Polysymplectic formalism is equivalent to Lagrangian theory for hyperregular Lagrangians.

Non-regular Lagrangians lead to constraints and require multiple Hamiltonians.

The formalism applies to quadratic systems like Yang-Mills gauge theory.

Abstract

Applied to field theory, the familiar symplectic technique leads to instantaneous Hamiltonian formalism on an infinite-dimensional phase space. A true Hamiltonian partner of first order Lagrangian theory on fibre bundles $Y\to X$ is covariant Hamiltonian formalism in different variants, where momenta correspond to derivatives of fields relative to all coordinates on $X$. We follow polysymplectic (PS) Hamiltonian formalism on a Legendre bundle over $Y$ provided with a polysymplectic $TX$-valued form.
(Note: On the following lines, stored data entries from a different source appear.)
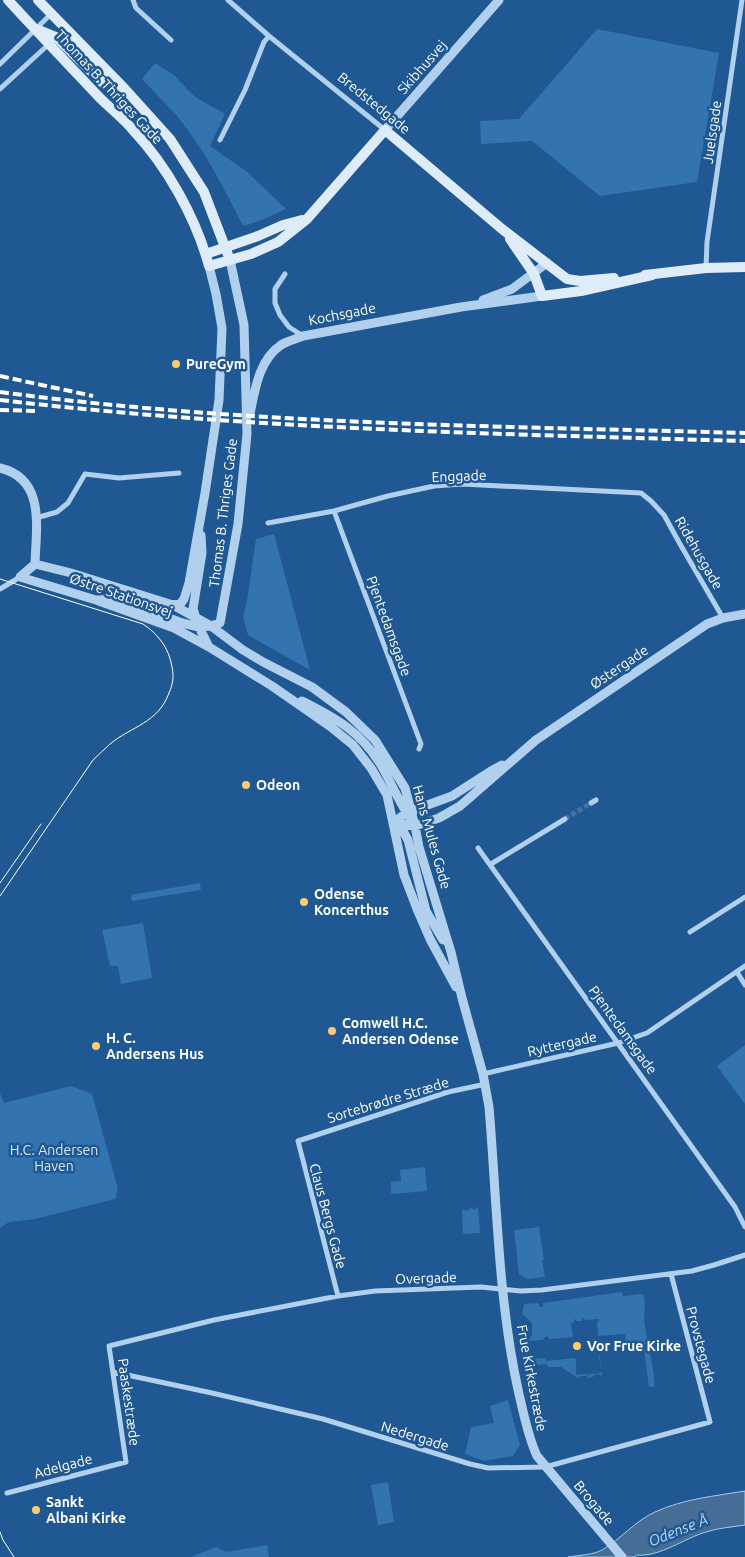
<svg xmlns="http://www.w3.org/2000/svg" width="745" height="1557" font-family="Ubuntu,sans-serif">
	<style>
		.green { fill: #3373b0 }
		.water { fill: #456d96; stroke: #a5ccef }
		.lines { fill: none; stroke-linecap: round; stroke-linejoin: round }
		.minor-tunnel { stroke: #4171a2; stroke-width: 5; stroke-dasharray: 5 2.5; stroke-linecap: butt }
		.minor { stroke: #b1d0ee; stroke-width: 5 }
		.tertiary { stroke: #b1d0ee; stroke-width: 9 }
		.secondary { stroke: #deecfa; stroke-width: 10 }
		.tram { stroke: #fff; stroke-width: 1 }
		.rail { stroke: #fff; stroke-width: 4; stroke-dasharray: 9 4; stroke-linecap: butt }
		.poi-dot { fill: #fbcb72; stroke: #1f5892; stroke-width: 2 }
		.labels { text-anchor: middle; dominant-baseline: central; stroke-width: 5; stroke-linejoin: round; paint-order: stroke }
		.street-label { font-size: 14px; fill: #fff; stroke: #1f5892 }
		.poi-label { font-size: 14px; font-weight: bold; fill: #fff; stroke: #1f5892; text-anchor: start }
		.park-label { font-size: 14px; fill: #d7e9fa; stroke: #1f5892 }
		.water-label { font-size: 15px; font-style: italic; fill: #bddaf4; stroke: #1f5892 }
	</style>
	<rect width="100%" height="100%" fill="#1f5892"/>
	<path class="green" d="M597 29 719 53 697 182 600 196 532 141 481 144 480 121 519 119Z
		M155 63 174 75 189 91 197 98 225 114 210 146 246 171 286 209 262 220 243 226C224 188 204 149 177 116 166 104 154 92 142 79Z
		M274 534 310 670 248 635 243 617 247 601 256 539Z
		M200 883 201 890 132 901 131 895Z
		M143 923 152 978 121 984 118 966H110L102 930Z
		M745 1045V1104L717 1066Z
		M71 1086 92 1094 118 1189 115 1199 35 1219 9 1222 0 1228V1093L4 1103Z
		M425 1167 427 1191 391 1194V1182L401 1181 400 1170Z
		M478 1206 480 1233 463 1234 462 1209 468 1211 470 1207 475 1210Z
		M539 1227 544 1260H542L545 1277 527 1279 519 1274 514 1230Z
		M622 1292 623 1296 643 1294 645 1303 644 1321 654 1375V1387H649L644 1351 641 1350 640 1346H637L638 1351 629 1353 627 1351 625 1334 598 1336 597 1322 599 1321 598 1319 585 1320 584 1318H582V1321H576V1319L574 1320V1322L571 1323 573 1337 549 1339 548 1337 546 1336 543 1340 528 1341 532 1335V1323L522 1314 524 1304 539 1303V1307H543V1303Z
		M599 1355H600L601 1372 603 1373 601 1376 599 1374 593 1375V1377L587 1378V1376H581L578 1378 561 1367H548L547 1364 533 1365V1359L547 1358 545 1360 547 1361 574 1358 576 1360V1375L587 1374 588 1376 589 1377V1374L601 1373Z
		M508 1400 520 1445 513 1456 484 1461 465 1454 471 1427 494 1423 490 1406Z
		M388 1482 394 1522 378 1525 371 1485Z
		M267 1545 269 1557H191L216 1547 226 1552Z"/>
	<path class="water" d="M745 1491V1525C732 1527 718 1528 706 1532 685 1538 660 1557 637 1555L634 1557H568C579 1555 593 1555 602 1550 621 1539 635 1521 655 1512 683 1499 715 1496 745 1491Z"/>
	<g class="lines">
		<path class="minor-tunnel" d="M565 819 591 803"/>
		<path class="minor" d="M133 0 136 8 171 40
			M228 0 269 36 385 130
			M0 64 51 14
			M0 89 49 44
			M220 140 245 90 264 42 269 36
			M706 268 707 242 742 0
			M285 274 275 289V303L280 315 289 327 303 336
			M334 511 421 744 419 749
			M36 518 57 512 68 503 85 474 119 478 179 473
			M268 523 334 511 388 496 434 486 462 484 641 493 651 501 664 515 680 544 723 618
			M0 589 20 577
			M591 803 596 800
			M478 848 735 1207 745 1227
			M491 864 565 819
			M690 932 745 897
			M737 972 745 985
			M483 1074 618 1043 647 1033 745 966
			M338 1296 298 1141 448 1092 486 1084
			M113 1372 212 1393 323 1419 470 1464 488 1468 545 1467 710 1422 671 1274
			M7 1493 126 1462 109 1346 214 1320 338 1296 375 1291 481 1287 521 1291 542 1290 692 1271 714 1265 745 1255"/>
		<path class="tertiary" d="M385 130 499 0
			M483 300 512 289 547 263
			M250 414C255 389 259 360 281 345 288 341 296 339 303 336L461 307 542 296
			M0 468C46 479 36 528 35 564L20 577
			M201 535 202 553 193 609 199 627 209 647
			M35 564 71 573 173 605 211 626 243 650 263 662 312 687 346 712 375 740 405 788 415 826 419 847 451 952 462 998 483 1074 489 1107C497 1201 498 1302 519 1394 524 1415 528 1437 537 1456L622 1557
			M20 577 96 600 174 628 209 647 272 686 331 727 353 745 371 768 387 795 404 875 417 909 430 939 456 987
			M101 599H120L182 623 199 627 211 626 220 623 238 524 247 434 244 325 230 260
			M173 605 181 603 184 599 189 583 205 493 219 400 222 328 216 294 209 266
			M302 701C336 718 361 732 381 765 392 784 400 805 413 822
			M393 823 415 826 439 818 460 806 536 740 707 624 723 618 745 614
			M393 823 403 831 408 840 426 911 443 940
			M393 823 406 813 452 796 491 771 502 765"/>
		<path class="secondary" d="M8 0C38 33 69 65 100 98 111 109 123 118 133 130 167 166 196 218 209 266L251 254 278 242 307 219 385 130 502 229 567 279
			M38 0 124 88 170 139 204 192 230 260
			M39 30 56 37 103 83 124 88
			M510 239 534 274 542 296 581 291 652 275
			M206 254 258 236 283 225 302 220
			M645 275 706 268 745 267
			M567 279 580 281 614 278"/>
		<path class="tram" d="M0 579 143 624C158 634 169 648 172 667 174 676 173 684 169 693 158 723 132 726 110 744 104 749 99 755 93 760L0 896
			M0 883 41 824
			M0 1532 3 1540 14 1557"/>
		<path class="rail" d="M0 376 93 396
			M0 392C247 425 497 426 745 433
			M0 400C247 429 496 434 745 441
			M0 410 36 411"/>
	</g>
	<g class="poi-dot">
		<circle cx="176" cy="364" r="5"/>
		<circle cx="246" cy="785" r="5"/>
		<circle cx="304" cy="902" r="5"/>
		<circle cx="332" cy="1031" r="5"/>
		<circle cx="96" cy="1046" r="5"/>
		<circle cx="577" cy="1346" r="5"/>
		<circle cx="36" cy="1510" r="5"/>
	</g>
	<g class="labels">
		<g class="street-label">
			<text transform="translate(422 67) rotate(-49)">Skibhusvej</text>
			<text transform="translate(109 87) rotate(47)">Thomas B. Thriges Gade</text>
			<text transform="translate(374 103) rotate(39)">Bredstedgade</text>
			<text transform="translate(712 132) rotate(-82)">Juelsgade</text>
			<text transform="translate(342 314) rotate(-11)">Kochsgade</text>
			<text transform="translate(459 476) rotate(-2)">Enggade</text>
			<text transform="translate(223 513) rotate(-83)">Thomas B. Thriges Gade</text>
			<text transform="translate(699 553) rotate(60)">Ridehusgade</text>
			<text transform="translate(121 595) rotate(19)">Østre Stationsvej</text>
			<text transform="translate(389 626) rotate(70)">Pjentedamsgade</text>
			<text transform="translate(619 667) rotate(-34)">Østergade</text>
			<text transform="translate(432 837) rotate(74)">Hans Mules Gade</text>
			<text transform="translate(623 1030) rotate(54)">Pjentedamsgade</text>
			<text transform="translate(562 1044) rotate(-13)">Ryttergade</text>
			<text transform="translate(388 1100) rotate(-17)">Sortebrødre Stræde</text>
			<text transform="translate(328 1216) rotate(75)">Claus Bergs Gade</text>
			<text transform="translate(426 1278) rotate(-2)">Overgade</text>
			<text transform="translate(701 1345) rotate(75)">Provstegade</text>
			<text transform="translate(532 1378) rotate(79)">Frue Kirkestræde</text>
			<text transform="translate(129 1402) rotate(82)">Paaskestræde</text>
			<text transform="translate(415 1436) rotate(17)">Nedergade</text>
			<text transform="translate(63 1466) rotate(-15)">Adelgade</text>
			<text transform="translate(594 1503) rotate(50)">Brogade</text>
		</g>
		<g class="poi-label">
			<text x="186" y="364">PureGym</text>
			<text x="256" y="785">Odeon</text>
			<text x="314" y="894">Odense<tspan x="314" dy="16">Koncerthus</tspan></text>
			<text x="342" y="1023">Comwell H.C.<tspan x="342" dy="16">Andersen Odense</tspan></text>
			<text x="106" y="1038">H. C.<tspan x="106" dy="16">Andersens Hus</tspan></text>
			<text x="587" y="1346">Vor Frue Kirke</text>
			<text x="46" y="1502">Sankt<tspan x="46" dy="16">Albani Kirke</tspan></text>
		</g>
		<g class="park-label">
			<text x="54" y="1150">H.C. Andersen<tspan x="54" dy="16">Haven</tspan></text>
		</g>
		<g class="water-label">
			<text transform="translate(678 1530) rotate(-22)">Odense Å</text>
		</g>
	</g>
</svg>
If $X=\mathbb R$, this is a case of time-dependent non-relativistic mechanics. PS Hamiltonian formalism is equivalent to the Lagrangian one if Lagrangians are hyperregular. A non-regular Lagrangian however leads to constraints and requires a set of associated Hamiltonians. We state comprehensive relations between Lagrangian and PS Hamiltonian theories in a case of semiregular and almost regular Lagrangians. Quadratic Lagrangian and PS Hamiltonian systems, e.g. Yang - Mills gauge theory are studied in detail. Quantum PS Hamiltonian field theory can be developed in the frameworks both of familiar functional integral quantization and quantization of the PS bracket.